Morgan nodded, giving her that one, and then swiveled her gaze to Jazie. “What did you get?”
“Not a peep.” She shrugged. “Sorry. But I’m not surprised,” she said, tilting her head. “The man is unconscious.”
No internal dialogue going on for Jazie to tap into and overhear. Logical. Disappointing and expected, but logical. “He is that.” Morgan nodded, shifting her focus to Taylor Lee.
“I didn’t see a thing.” She crossed her arms over her chest. “Like Jazie said, right now he’s too drugged out to be seeing any mental images I can pick up. Wish it didn’t, but I’m afraid that puts all the weight on you.”
It did. Morgan would have liked confirmation from at least one of them, but she wasn’t going to get it. Disappointment shot through her, and she gave herself a full second to feel it and then moved on. “It was an outside shot,” she reminded them. “We go with what we’ve got.” Morgan nodded at Jazie. “Cut the Apache loose.”
“Just a second,” Taylor Lee said, a little apology in her tone. “Not that I’m doubting you, but we are just a tenth of a mile inside the zone,” Taylor reminded Morgan, shifting her weight foot to foot. “I’d feel a lot better about this if one of us could verify your findings before we lose the option to retreat and recover.”
“So would I.” Morgan agreed. If further examination proved Jackson Stern was a body double and he was in the U.S., then all kinds of problems would rain down on their heads, which is why the honchos had insisted the S.A.T. team interdict him and verify his identity using their special skills while
he was still in international waters. “But that’s not happening, so we have no choice but to act on what we’ve got—”
“What you’ve got,” Taylor Lee corrected her.
“Exactly,” Morgan said, a bite seeping into her voice. “And what I’ve got is that he’s the real Jackson Stern.”
The only way to prove his identity beyond any doubt was for Dr. Joan Foster to test him with drug therapy, and being pregnant and in her last trimester, she couldn’t very well come out here into international waters to intercept the man and administer those tests. He had to be S.A.T. verified and then brought to her. And Morgan had to pray like hell that she was right about him, because if she was wrong … Oh, man, she couldn’t be wrong.
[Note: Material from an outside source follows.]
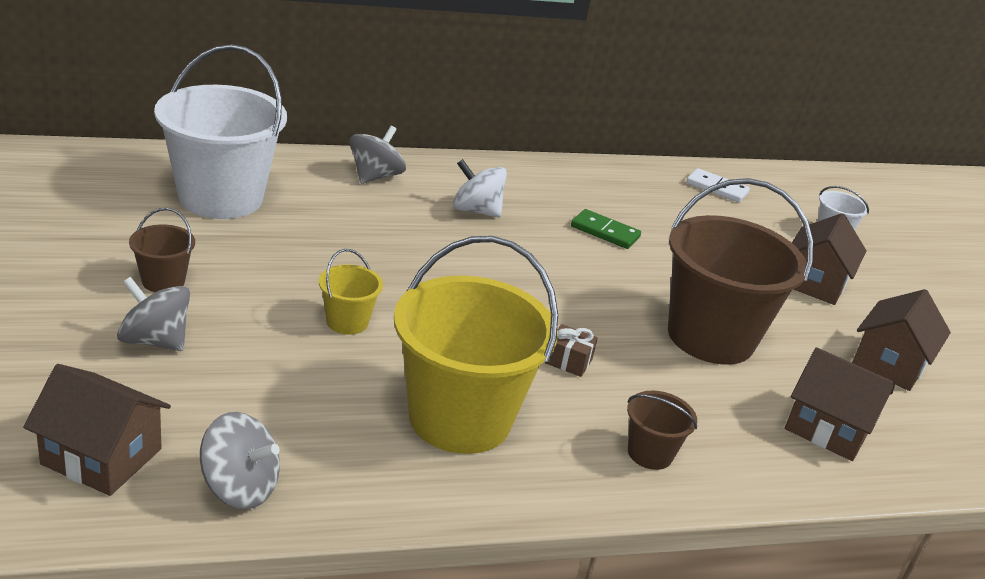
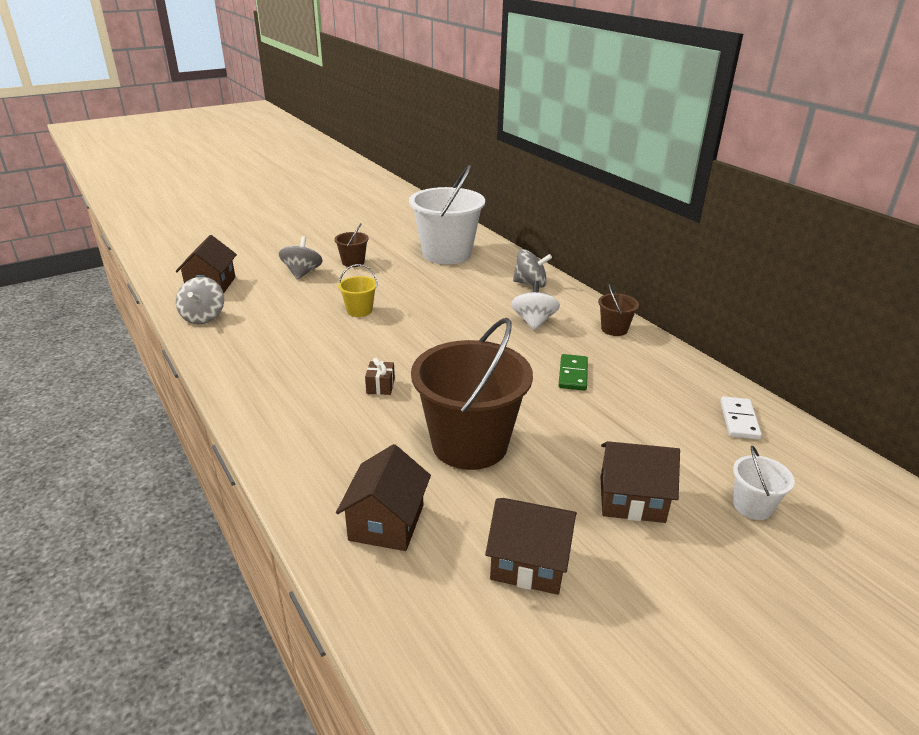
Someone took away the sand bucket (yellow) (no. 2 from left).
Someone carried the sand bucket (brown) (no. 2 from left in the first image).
Jazie signaled, and the Apache peeled off and sped away. The night again grew empty of sound except for the waves crashing against the Sunrise’s hull and the dull rumble of wind and thunder rolling off in the distance.
“Just so we’re clear.” Taylor Lee frowned at Morgan. “It’s the risks of being wrong I’m doubting, Morgan, not your intuitive abilities.”
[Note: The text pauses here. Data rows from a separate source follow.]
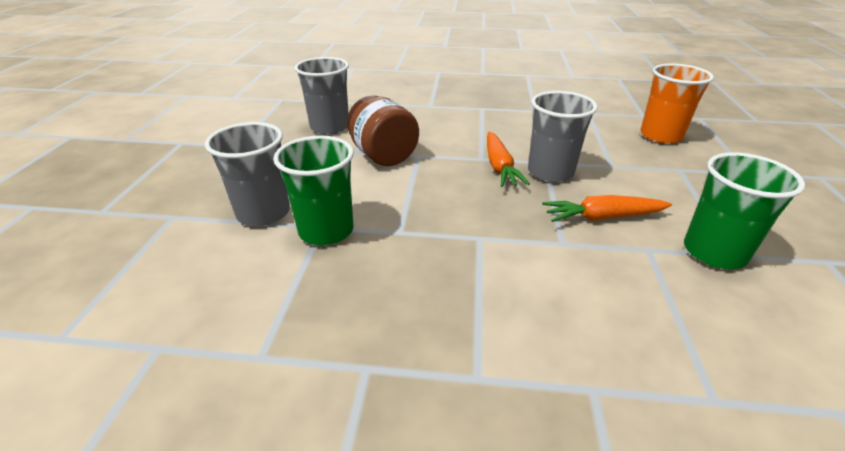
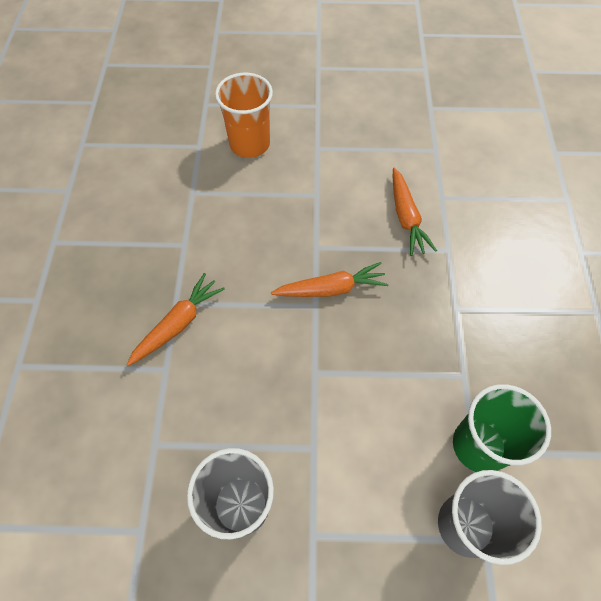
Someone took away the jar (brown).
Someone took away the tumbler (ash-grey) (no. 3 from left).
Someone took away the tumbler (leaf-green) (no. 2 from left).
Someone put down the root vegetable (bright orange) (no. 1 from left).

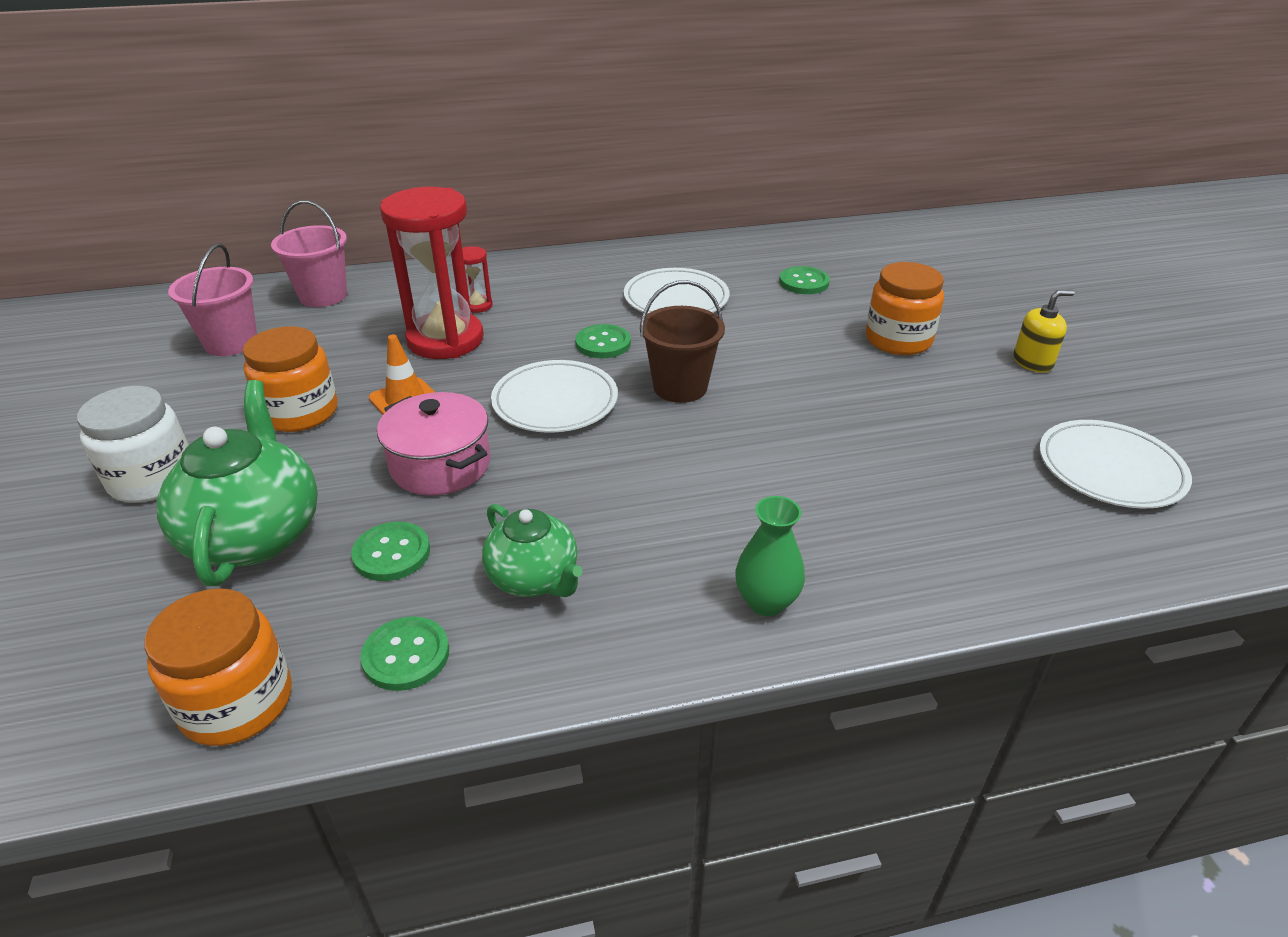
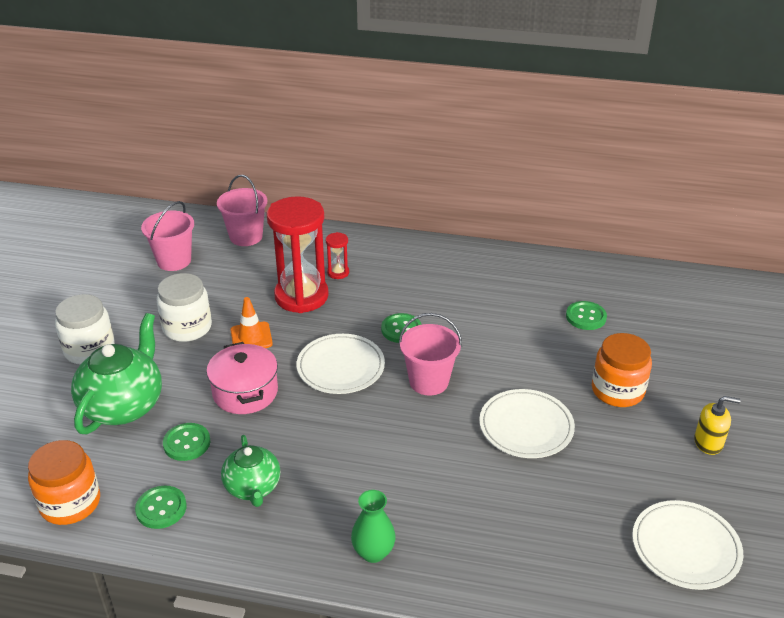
Someone carried the flat dish (snow-white) (no. 2 from left).
Someone repainted the jar (bright orange) (no. 2 from left), which became the jar (snow-white) (no. 2 from left).
Someone repainted the sand bucket (brown), which became the sand bucket (rosy) (no. 3 from left).

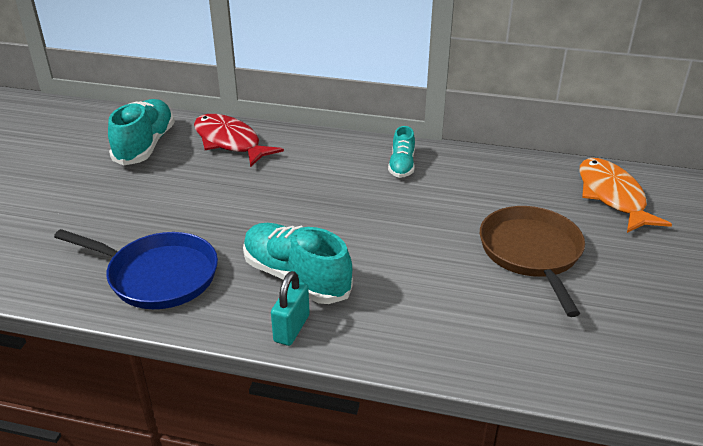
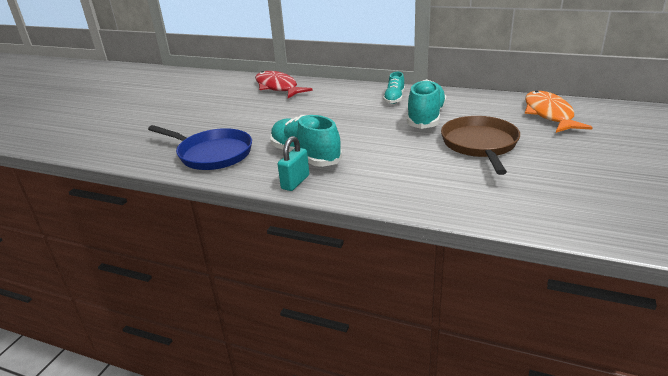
Someone carried the sneaker (teal) (no. 1 from left in the first image).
“Hell, I don’t know why you’re not doubting my abilities,” Morgan said. “I doubt them all the time.”
Jazie stepped around an anchor and chain. “Could it be because over three years they’ve been bulls-eye accurate about 80 percent of the time?”
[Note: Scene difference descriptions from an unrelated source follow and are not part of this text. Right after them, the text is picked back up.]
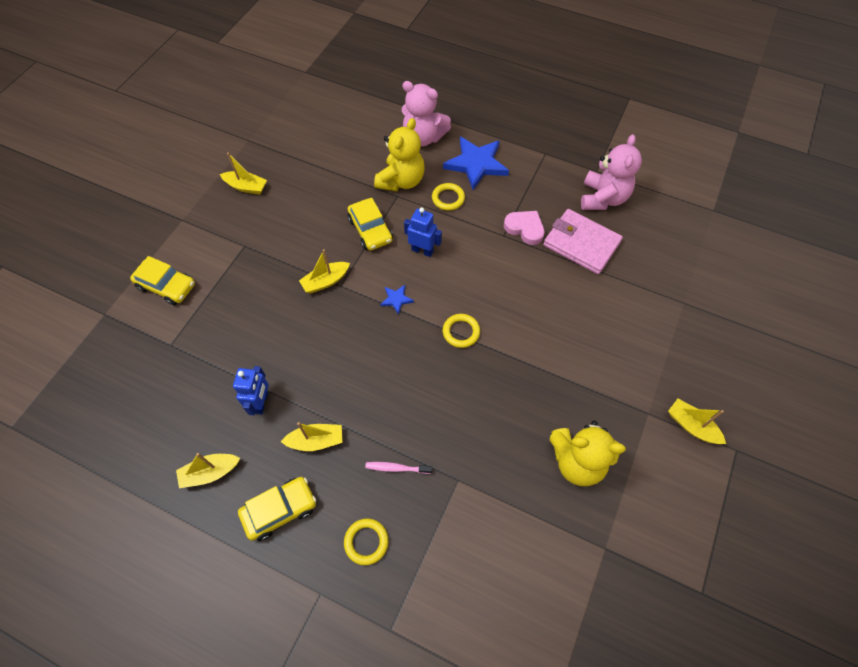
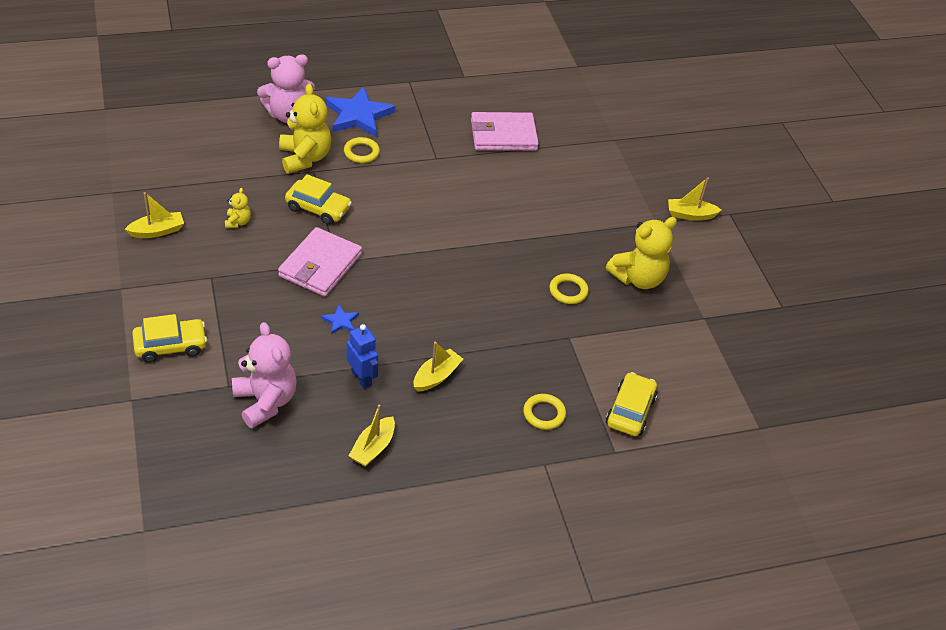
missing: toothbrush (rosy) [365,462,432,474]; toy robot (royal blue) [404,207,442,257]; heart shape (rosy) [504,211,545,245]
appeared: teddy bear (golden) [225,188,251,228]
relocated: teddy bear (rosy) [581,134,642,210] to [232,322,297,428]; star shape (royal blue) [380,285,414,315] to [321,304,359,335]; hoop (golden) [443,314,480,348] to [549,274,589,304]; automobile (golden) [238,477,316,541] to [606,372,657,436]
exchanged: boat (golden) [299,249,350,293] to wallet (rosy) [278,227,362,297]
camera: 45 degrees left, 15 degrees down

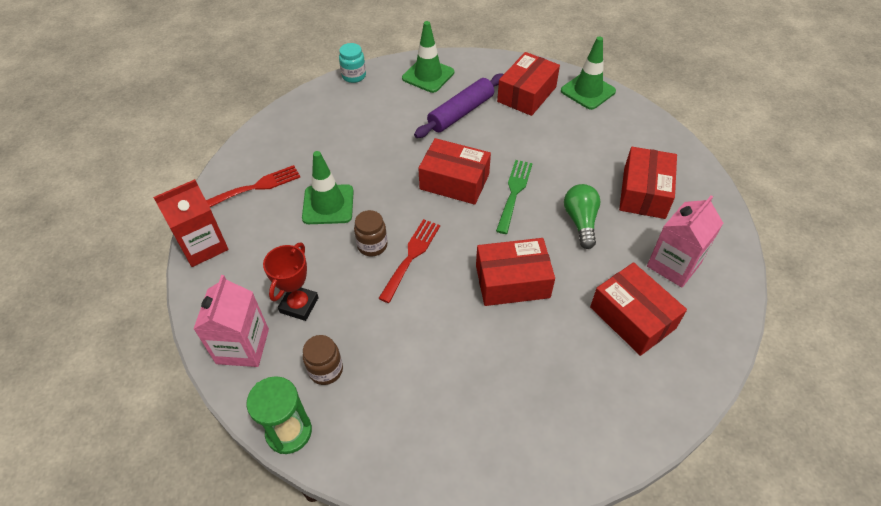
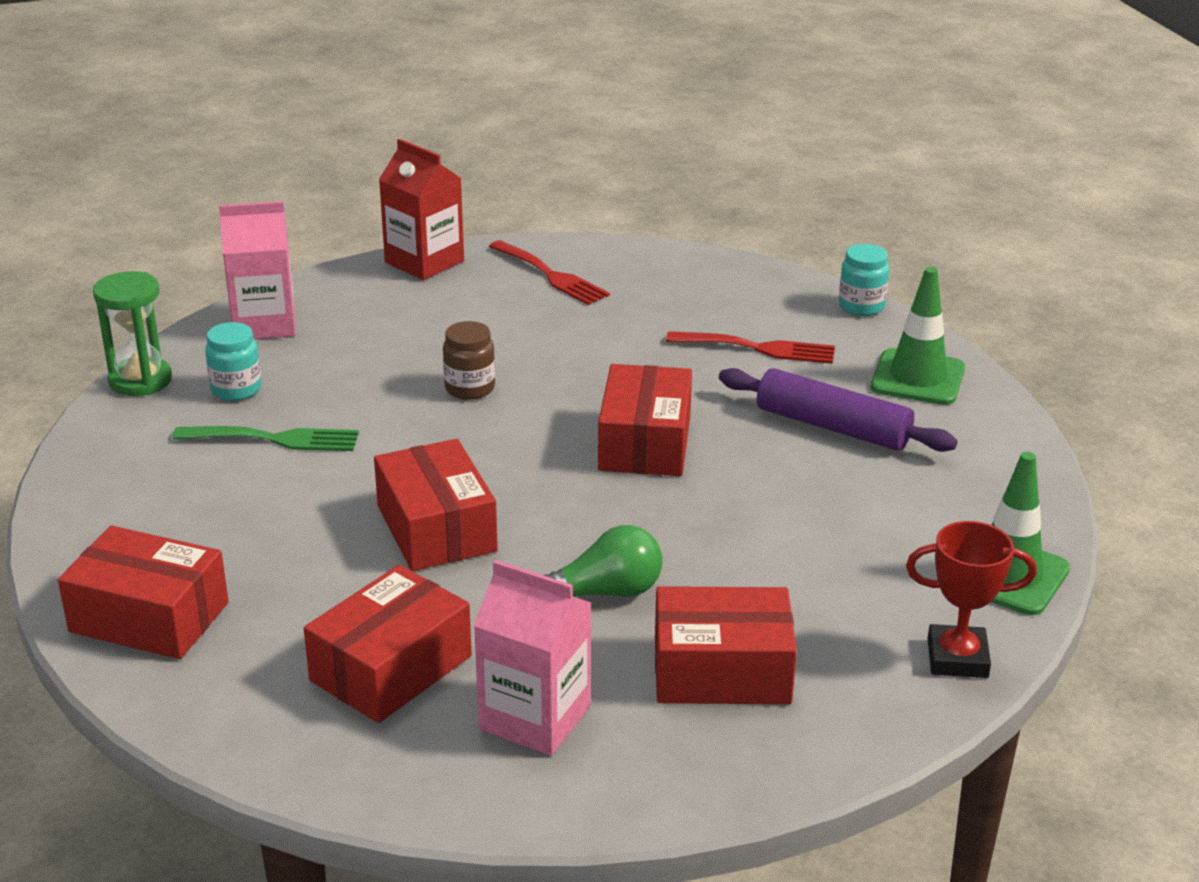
missing: road cone (emerald) [302,151,354,224]
relocated: package (crimson) [497,52,560,116] to [58,526,229,659]; table fork (emerald) [496,160,533,234] to [172,426,359,451]; table fork (crimson) [378,219,440,303] to [666,331,835,364]; prize cup (crimson) [263,243,319,321] to [906,521,1037,678]
colour: preserve jar (brown) [303,335,343,385] to preserve jar (turquoise) [205,322,261,401]
camera: 75 degrees right, 20 degrees down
“Eighty-seven percent,” Morgan corrected her, “but it’s which 13 percent of the time I’m wrong that keeps me doubtful all the time.” And scared to death, especially when the costs of being wrong carried consequences this stiff.
“So humble,” Taylor Lee said, and then stood up. “That’s just as well, I guess. You’d be a pain in the ass with a big head.”
“Taylor Lee!” Jazie sighed. “No offense, but you really do need to learn that some things that float through your head are better left floating and not said.”
“Why? Truth is truth, isn’t it?” Taylor Lee looked back at Morgan. “So okay. We’ll all feel better when Dr. Foster verifies Jackson Stern is really Jackson Stern. Fine. At this point, we can’t risk doing anything other than what we’re doing.”